◆ **What is expected**: Convert everything from the entry containing "(Monday): time range?" down to the one containing "9:15 AM to 5:15 PM, 8 hours" into a two-column CSV headed entry_text and answer, with one row per entry and each text and answer in its own quoted field, line breaks replaced by spaces. Leave the pictures out.

◆ **Data extract**:
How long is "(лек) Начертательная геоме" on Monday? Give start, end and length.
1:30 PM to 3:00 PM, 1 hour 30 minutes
...
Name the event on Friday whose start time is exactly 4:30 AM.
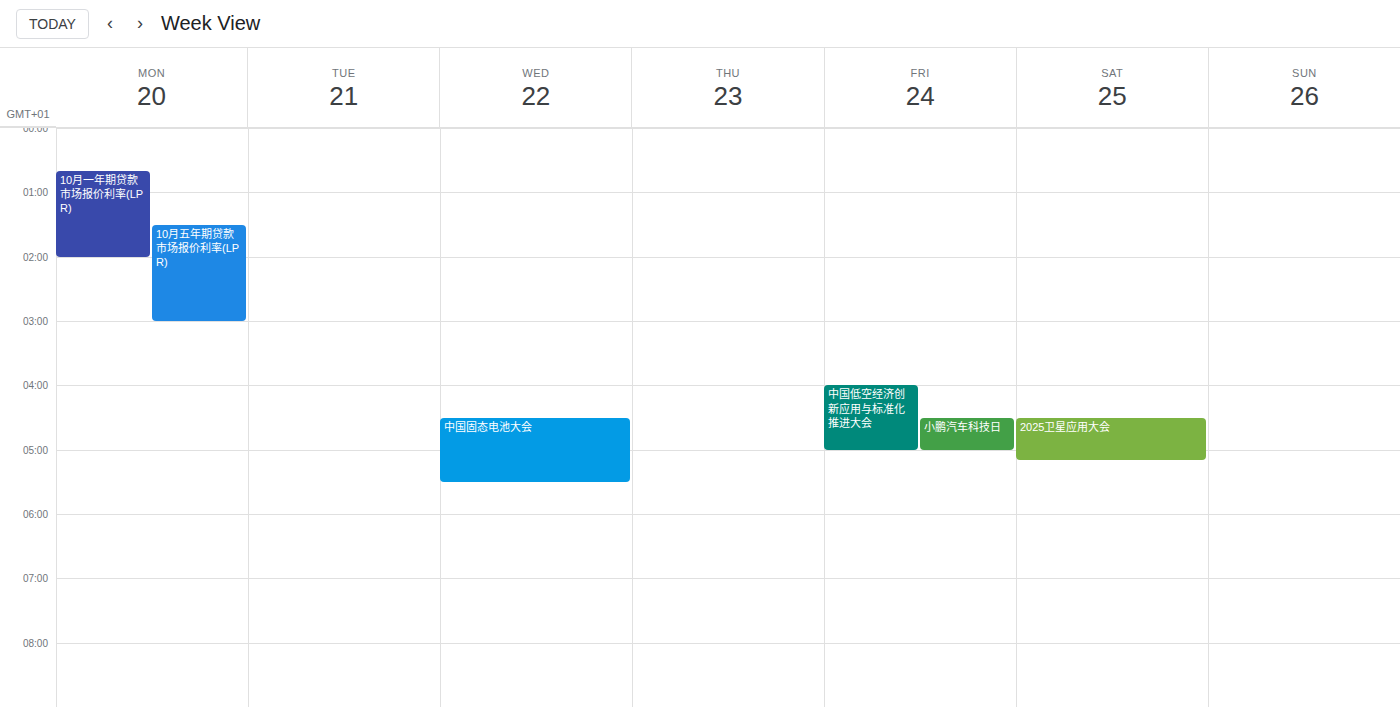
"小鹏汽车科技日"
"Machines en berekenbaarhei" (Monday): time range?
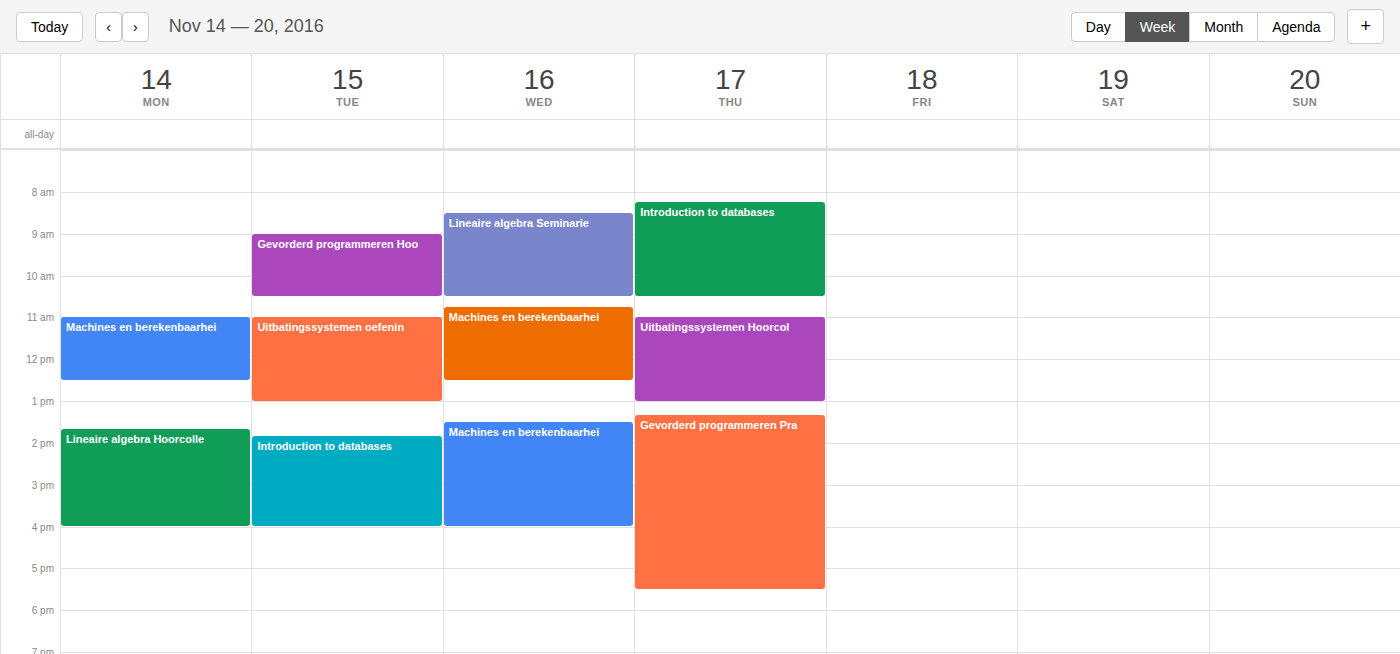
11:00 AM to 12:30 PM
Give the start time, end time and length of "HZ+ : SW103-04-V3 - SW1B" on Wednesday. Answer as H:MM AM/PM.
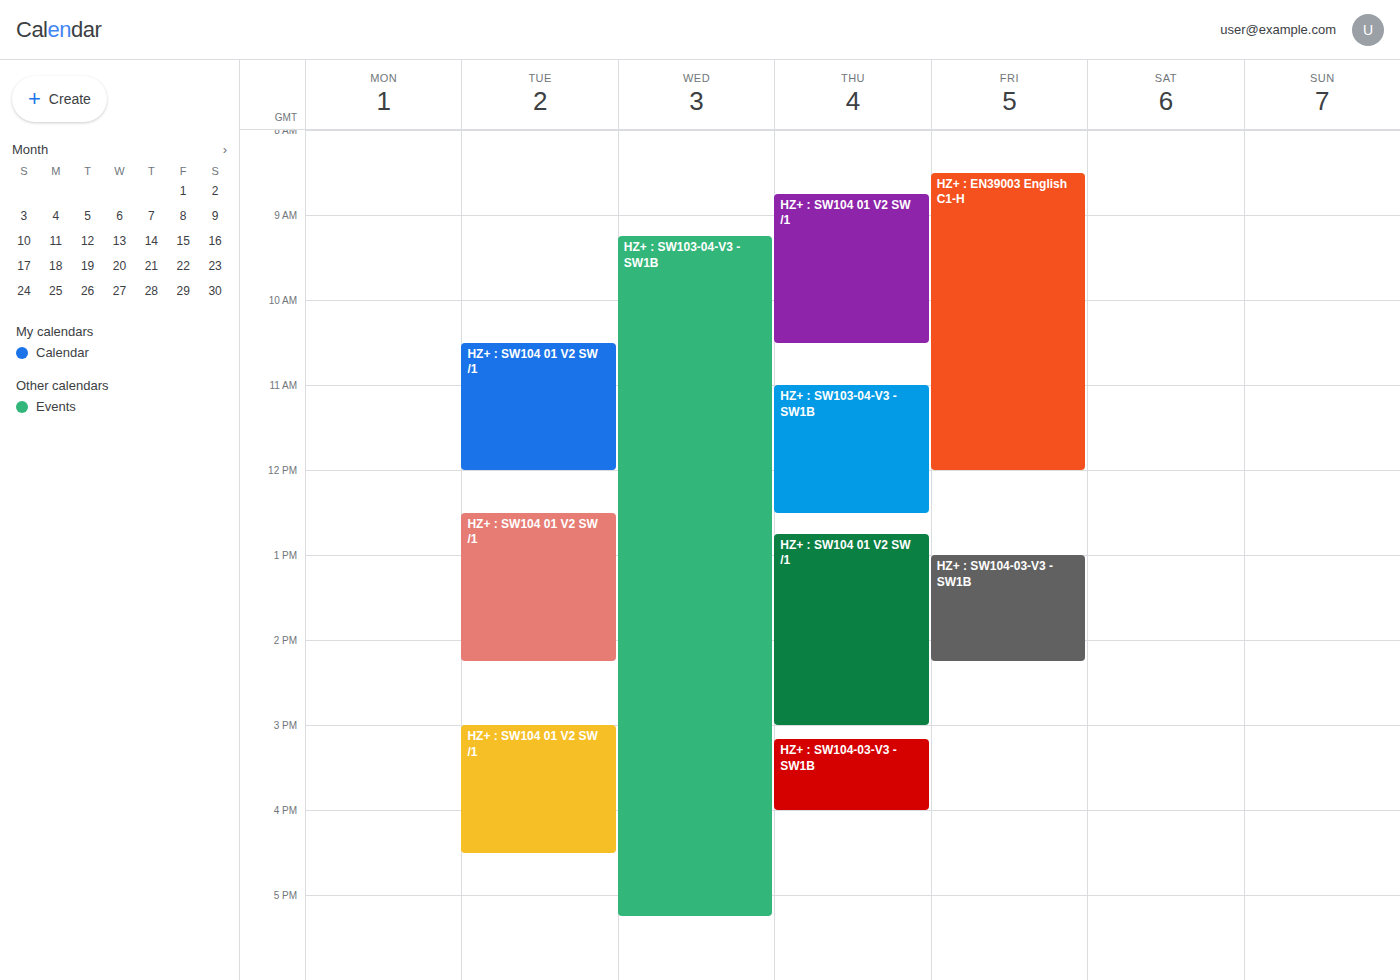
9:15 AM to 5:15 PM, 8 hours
...
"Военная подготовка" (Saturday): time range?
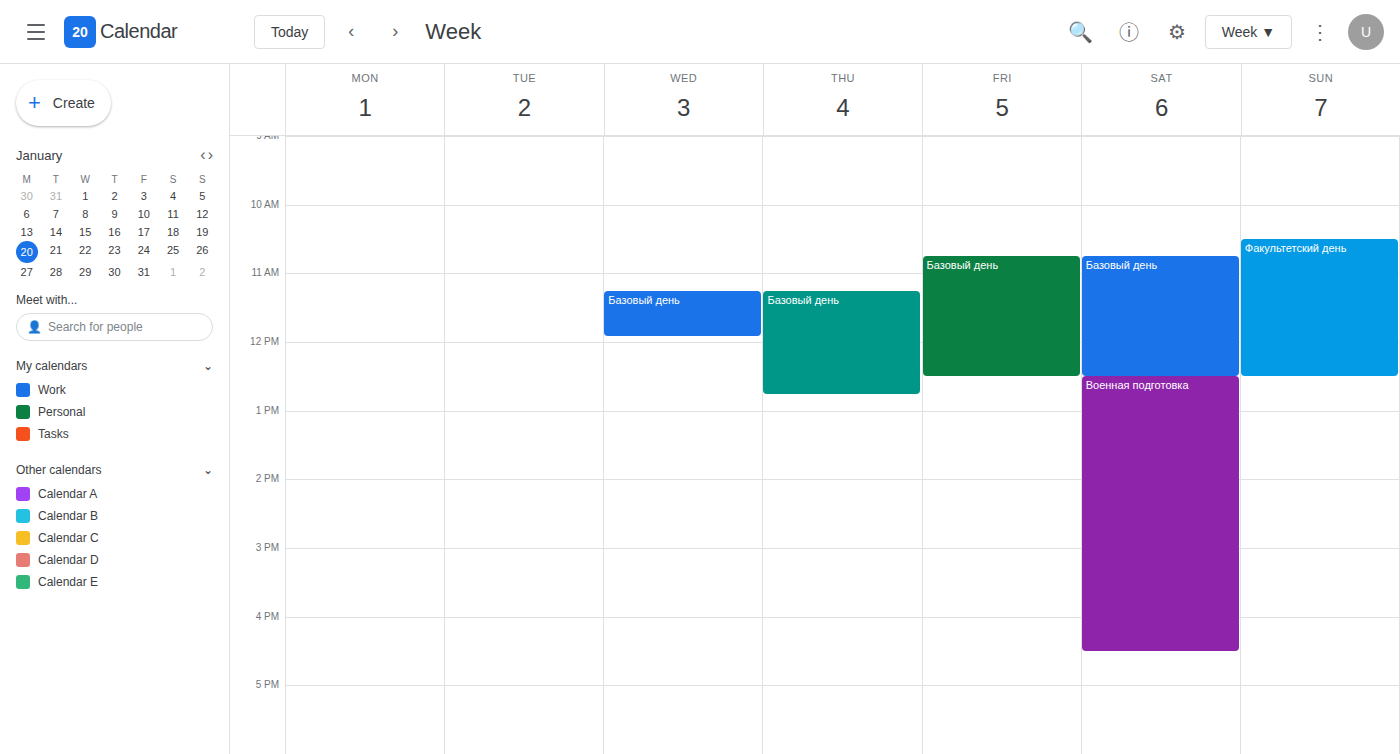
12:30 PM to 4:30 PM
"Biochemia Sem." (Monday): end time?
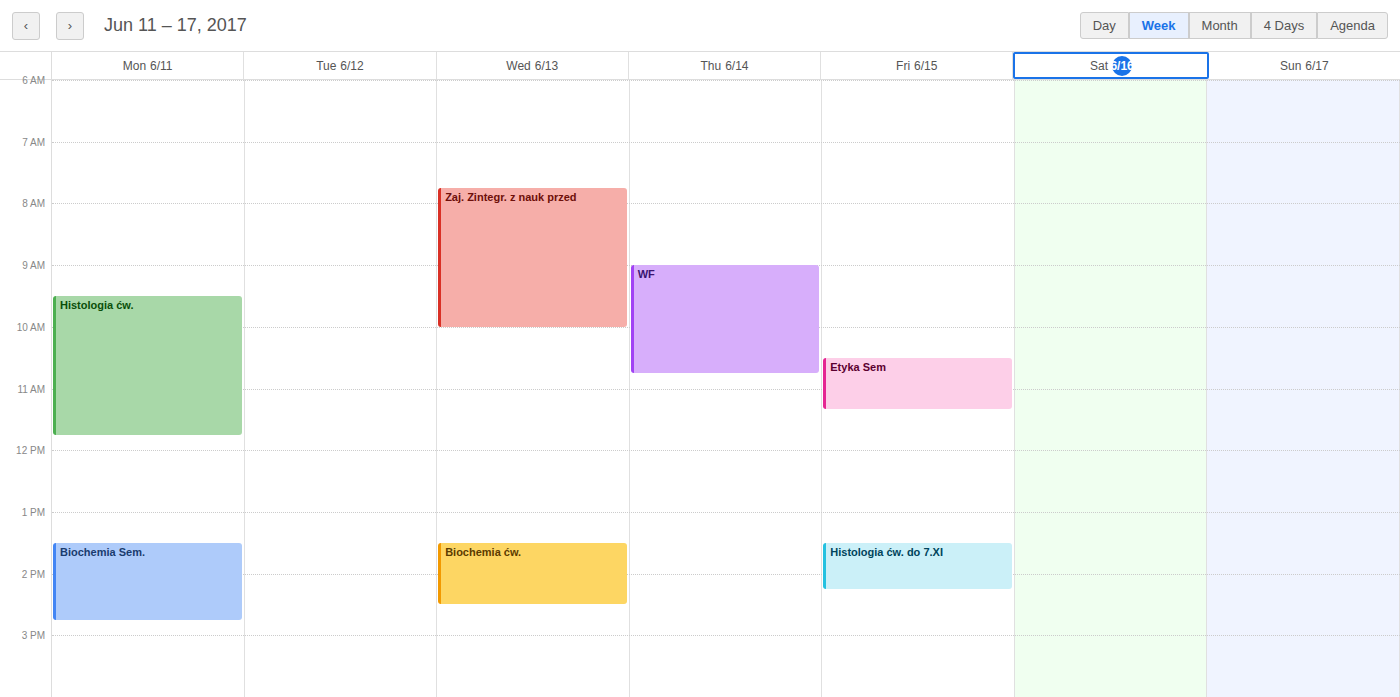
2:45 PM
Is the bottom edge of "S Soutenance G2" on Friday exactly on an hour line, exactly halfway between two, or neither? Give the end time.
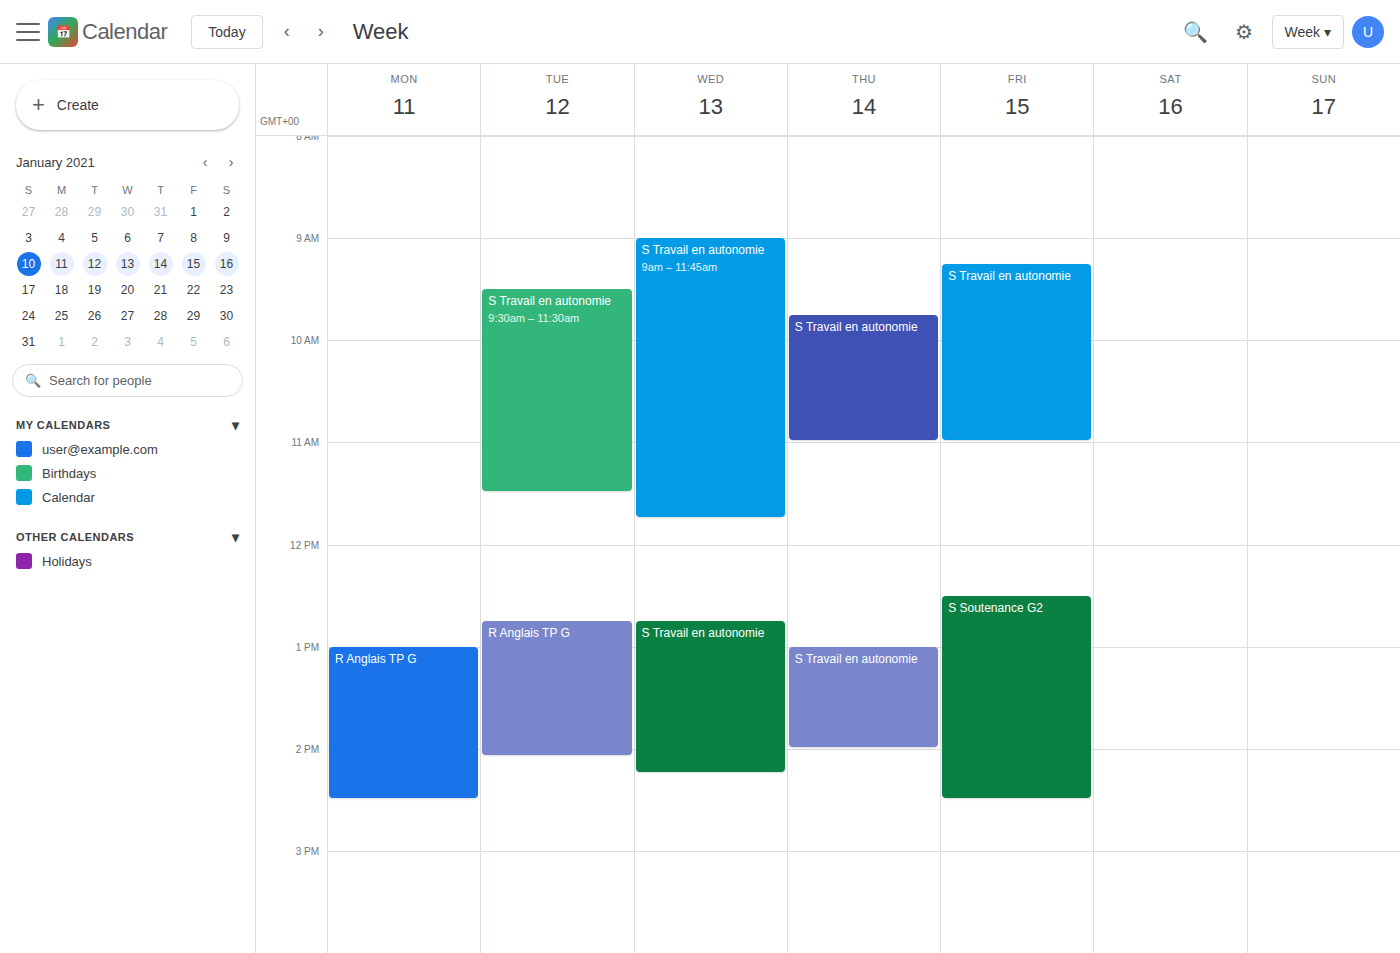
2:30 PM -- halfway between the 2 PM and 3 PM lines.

◆ **Exercise response**:
entry_text,answer
"""Machines en berekenbaarhei"" (Monday): time range?","11:00 AM to 12:30 PM"
"Give the start time, end time and length of ""HZ+ : SW103-04-V3 - SW1B"" on Wednesday. Answer as H:MM AM/PM.","9:15 AM to 5:15 PM, 8 hours"